> _LISTED RECORDS_
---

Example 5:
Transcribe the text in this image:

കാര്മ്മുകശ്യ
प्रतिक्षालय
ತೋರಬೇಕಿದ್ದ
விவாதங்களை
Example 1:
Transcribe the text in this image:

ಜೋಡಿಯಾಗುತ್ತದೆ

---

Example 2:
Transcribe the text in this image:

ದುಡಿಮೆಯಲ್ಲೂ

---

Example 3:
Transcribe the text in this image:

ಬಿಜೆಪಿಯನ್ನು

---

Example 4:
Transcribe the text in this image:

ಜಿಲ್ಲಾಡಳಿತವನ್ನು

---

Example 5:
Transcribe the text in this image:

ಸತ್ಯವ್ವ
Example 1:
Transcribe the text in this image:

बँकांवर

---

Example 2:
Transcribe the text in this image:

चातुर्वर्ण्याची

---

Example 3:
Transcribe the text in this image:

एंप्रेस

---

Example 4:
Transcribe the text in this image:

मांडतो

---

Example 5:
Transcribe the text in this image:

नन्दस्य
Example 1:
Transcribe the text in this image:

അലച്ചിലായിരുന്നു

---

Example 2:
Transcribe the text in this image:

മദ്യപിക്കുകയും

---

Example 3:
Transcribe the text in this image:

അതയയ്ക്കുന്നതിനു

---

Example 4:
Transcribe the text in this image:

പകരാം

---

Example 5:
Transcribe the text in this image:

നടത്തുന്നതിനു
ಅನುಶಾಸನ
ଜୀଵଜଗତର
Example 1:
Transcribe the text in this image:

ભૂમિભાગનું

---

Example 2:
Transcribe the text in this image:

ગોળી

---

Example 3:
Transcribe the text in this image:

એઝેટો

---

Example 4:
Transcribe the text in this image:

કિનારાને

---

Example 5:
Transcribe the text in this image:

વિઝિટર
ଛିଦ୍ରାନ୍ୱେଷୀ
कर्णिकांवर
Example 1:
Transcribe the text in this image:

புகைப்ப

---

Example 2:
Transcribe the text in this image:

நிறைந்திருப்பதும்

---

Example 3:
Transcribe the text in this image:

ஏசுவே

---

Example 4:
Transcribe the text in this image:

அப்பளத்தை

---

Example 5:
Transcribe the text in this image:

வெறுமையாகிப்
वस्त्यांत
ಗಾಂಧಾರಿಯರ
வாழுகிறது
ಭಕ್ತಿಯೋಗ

> _WORK REQUEST_
Would it be possible to set down the full listing again, character for character?

> _RESPONSE TO THE TASK_
---

Example 5:
Transcribe the text in this image:

കാര്മ്മുകശ്യ
प्रतिक्षालय
ತೋರಬೇಕಿದ್ದ
விவாதங்களை
Example 1:
Transcribe the text in this image:

ಜೋಡಿಯಾಗುತ್ತದೆ

---

Example 2:
Transcribe the text in this image:

ದುಡಿಮೆಯಲ್ಲೂ

---

Example 3:
Transcribe the text in this image:

ಬಿಜೆಪಿಯನ್ನು

---

Example 4:
Transcribe the text in this image:

ಜಿಲ್ಲಾಡಳಿತವನ್ನು

---

Example 5:
Transcribe the text in this image:

ಸತ್ಯವ್ವ
Example 1:
Transcribe the text in this image:

बँकांवर

---

Example 2:
Transcribe the text in this image:

चातुर्वर्ण्याची

---

Example 3:
Transcribe the text in this image:

एंप्रेस

---

Example 4:
Transcribe the text in this image:

मांडतो

---

Example 5:
Transcribe the text in this image:

नन्दस्य
Example 1:
Transcribe the text in this image:

അലച്ചിലായിരുന്നു

---

Example 2:
Transcribe the text in this image:

മദ്യപിക്കുകയും

---

Example 3:
Transcribe the text in this image:

അതയയ്ക്കുന്നതിനു

---

Example 4:
Transcribe the text in this image:

പകരാം

---

Example 5:
Transcribe the text in this image:

നടത്തുന്നതിനു
ಅನುಶಾಸನ
ଜୀଵଜଗତର
Example 1:
Transcribe the text in this image:

ભૂમિભાગનું

---

Example 2:
Transcribe the text in this image:

ગોળી

---

Example 3:
Transcribe the text in this image:

એઝેટો

---

Example 4:
Transcribe the text in this image:

કિનારાને

---

Example 5:
Transcribe the text in this image:

વિઝિટર
ଛିଦ୍ରାନ୍ୱେଷୀ
कर्णिकांवर
Example 1:
Transcribe the text in this image:

புகைப்ப

---

Example 2:
Transcribe the text in this image:

நிறைந்திருப்பதும்

---

Example 3:
Transcribe the text in this image:

ஏசுவே

---

Example 4:
Transcribe the text in this image:

அப்பளத்தை

---

Example 5:
Transcribe the text in this image:

வெறுமையாகிப்
वस्त्यांत
ಗಾಂಧಾರಿಯರ
வாழுகிறது
ಭಕ್ತಿಯೋಗ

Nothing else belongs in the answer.